Page 4, Section 1.3: In general, it would be nice if there were references in the paragraphs following the table that point to the research that led to the statements of strength or lack of strength of the algorithms.  Then again, this isn't an academic paper, so references aren't strictly required either.  While I mostly (but not completely) agree with the notes on the individual algorithms, the average reader is left to take the statements as gospel rather than being able to make an informed decision on the current state of cryptography.

Page 4, Section 1.3, 3rd sentence: delete a redundant "from".

Page 5, 4th paragraph, 2nd sentence: change "cryptographics" to "cryptographic".

Page 5, 4th paragraph, 3rd sentence: change "that" to "who".

Page 5, 5th paragraph, 2nd sentence: delete "The" before "GOST".  I'm generally in favor of dropping the definite article of algorithm abbreviations.  If you prefer not to do so, then use the definitive article consistently throughout the document.

Page 5, 6th paragraph, 3rd sentence: insert "the" before "deterministic".

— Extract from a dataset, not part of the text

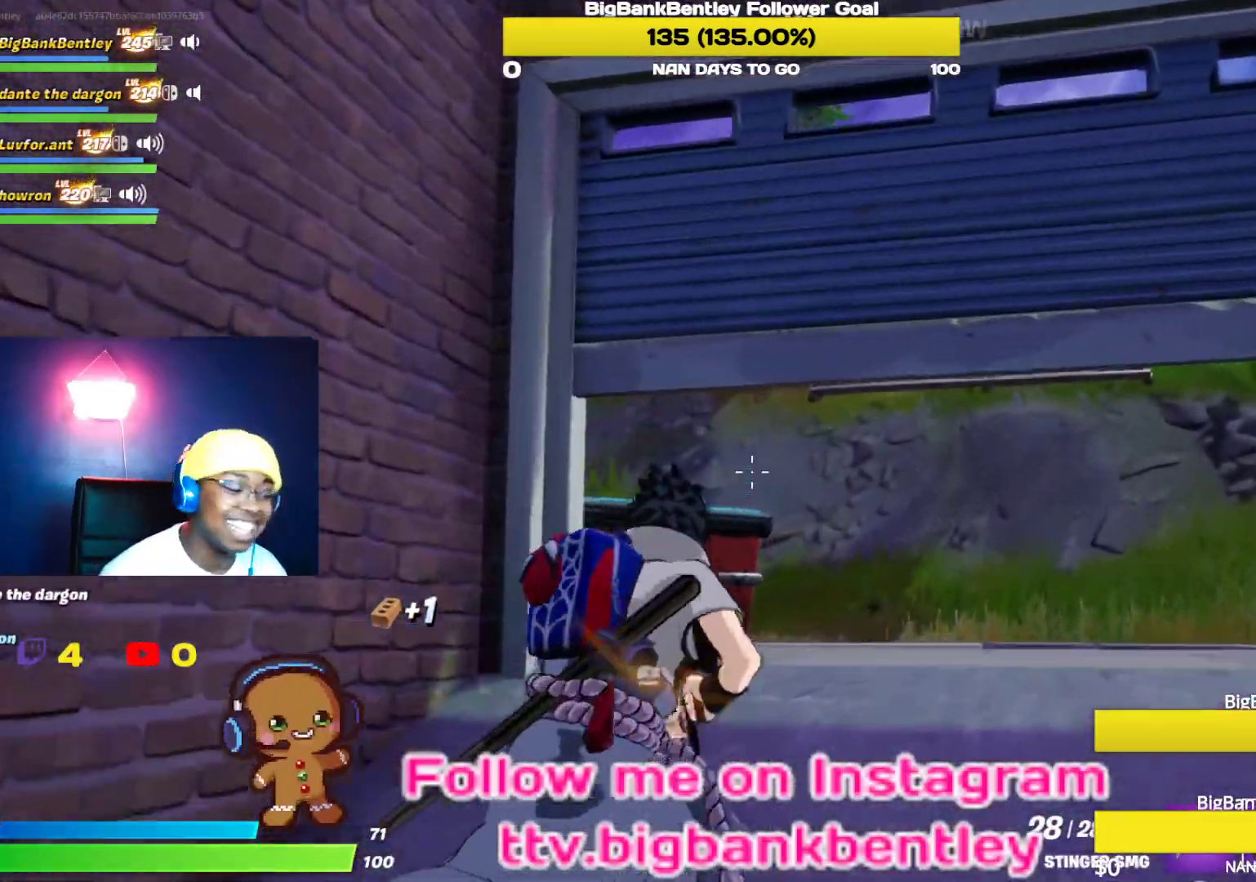
{"buttons": [], "left_stick": "up-right", "right_stick": "left", "events": [[300, "right_stick", "left"]]}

Page 5, 8th paragraph, 1st sentence: change "ED25519" to "Ed25519".  Change "ED448" to "Ed448".  Only make these two changes if you are referring to these algorithms by the names given to them by their authors as opposed to the mnemonics used within DNSSEC.  (This statement also applies to the Ed25519 comment below.) Insert "the" before "Edwards".

Page 5, 8th paragraph, 2nd sentence: delete "the" before "EdDSA".  Delete "algorithm" after "EdDSA".

Page 5, 8th paragraph, 4th sentence: change "ED25519" to "Ed25519".

Page 6, Section 3.2, 2nd paragraph: insert "the" before "industry".  Change "to move to" to "toward".  Delete "the" before "ECDSAP256SHA256 ".  Insert "the" before "RECOMMENDED".  Change "RSA based" to "RSA-based".  

Page 6, Section 3.3, 3rd paragraph, 1st fragment: change "for" to "regarding".  Append "are summarized in the table below." to the fragment.

Page 6, Section 3.3, 3rd paragraph, 2nd sentence: append "recommendations" after "These".

Page 6, 1st paragraph after table: append a period to the end of the sentence.

Page 6, 2nd paragraph after the table: append a period to the end of the sentence.

Page 6, 4th paragraph after the table, 2nd sentence: delete "The" before "GOST".

Page 6, 5th paragraph, 1st sentence: change second "SHA-384" to "SHA-256".

Page 7, Section 3.4, 1st sentence: change the period at the end of a sentence to a colon.  Join the following sentence to the first sentence after deleting "The" before "SHA-256" and insert "the" before "RECOMMENDED".

Page 7, Section 4: this section has not been reviewed since it is to be deleted by the RFC Editor prior to publication.

Page 8, Section 5, 2nd paragraph, 2nd sentence: consider appending "(in the cryptographic sense)" after "broken".  

Page 9, Section 8, 1st paragraph, 1st sentence: delete an extraneous space after "I.".  Append a comma after "Wouters".

Page 9, Section 8, 2nd paragraph: append a comma after "Hoffman".  "Imminent" in this sentence is probably not the word you want in document at time of publication, although it's fine to prod the named individuals into submitted input prior to publication.

Page 9, Section 8, 3rd paragraph: change "the daylight" to "light".